Вспомнить, где уже видел Оболонского, не смог, зато припомнил приглашение Евдокии Антоновны и сразу, как умылся и переоделся, отправился в Зимний, предварительно заехав за гостинцами. Приехал позже назначенного времени, а на входе вовсе встретился с великим князем Николаем, которому Дуня наплела, что наняла меня учителем рисования для фрейлин.

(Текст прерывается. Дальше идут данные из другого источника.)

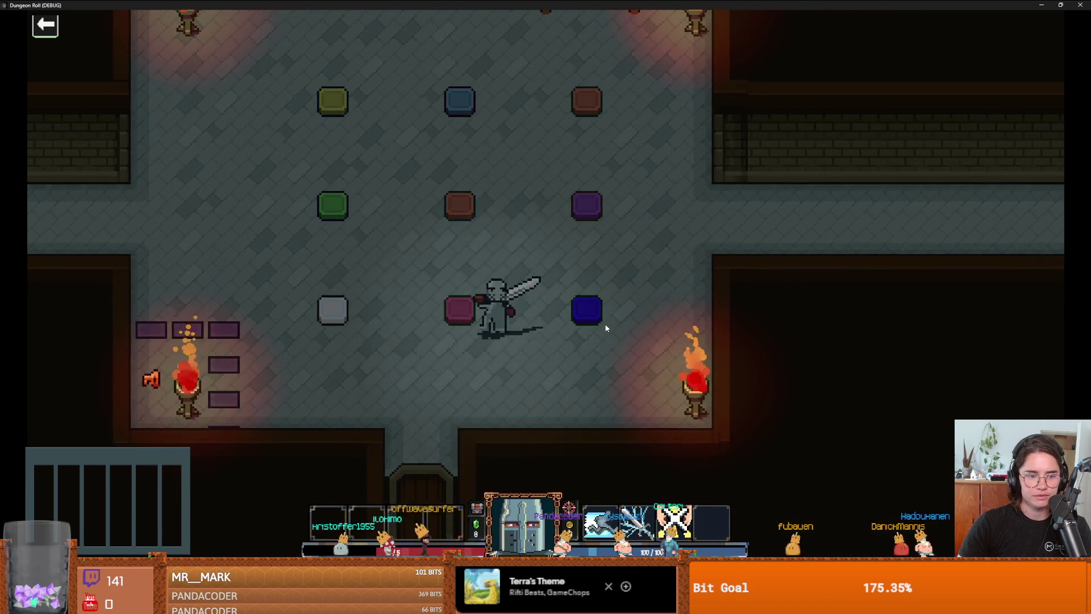
key("a")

Николаю Павловичу чувство юмора не занимать, он сказал мне: «здесь вам не Смольный, сбежать не получится». Фраза его прозвучала настолько серьезно, что даже устрашила, но меня похлопали по плечу и заверили, что бояться нечего.

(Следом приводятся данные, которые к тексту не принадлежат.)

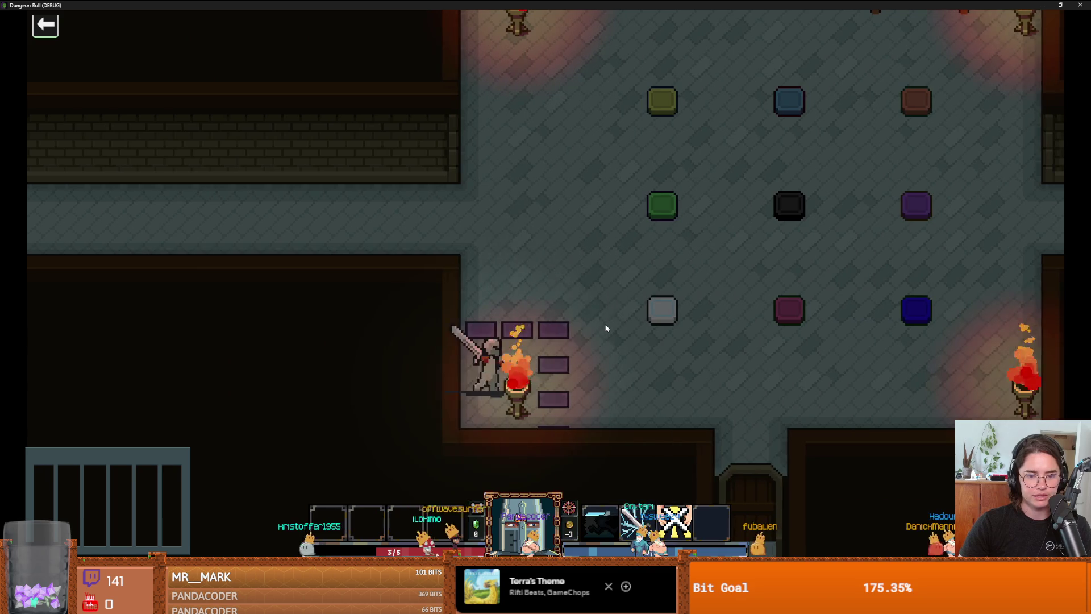
key("w")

Для наших уроков была выделена роскошная зала: посреди журчал фонтан, у которого поместили пять новеньких мольбертов, в углах болтали большие попугаи, по периметру зала были расставлены широкие кресла, вазоны с цветами и столики с экзотическими фруктами. Стоило мне войти, один из попугаев загорланил: «Змея! Змея! Андрюшка – змея!» Дуня, стукнув клетку попугая веером, устремилась ко мне, протягивая руки, как давнему знакомому, и облобызала на французский манер. «Змея! Змея! Андрюшка – змея!» – повторил красный ара.

– Добрый день, милые дамы, – начал я, как с Софией вдруг случился приступ неудержимого смеха.

– Соф, что же ты, в самом деле? – обозлилась Евдокия, на что ара вновь начал горланить. – Стукните кто-нибудь этого попугая!

– Приятно, что вы рады меня видеть, – произнес я, морщась на ара. – А птицы ваши удивительны, должно быть, вам с ними всегда весело.

– Обхохотались, – закатив глаза, заметила Дуня и тут же любопытно добавила: – А что у вас там, в коробках? Что-то к чаю? Да, слушайте, поглядите-ка быстренько на наши рисунки и пойдемте кушать, а то я устала. Вы-то припозднились на целых два часа, мы без вас всякое написать успели. За чаем заодно и с вами побеседуем. Мой Додо подарил мне какой-то таежный сбор – унюхаетесь ароматом!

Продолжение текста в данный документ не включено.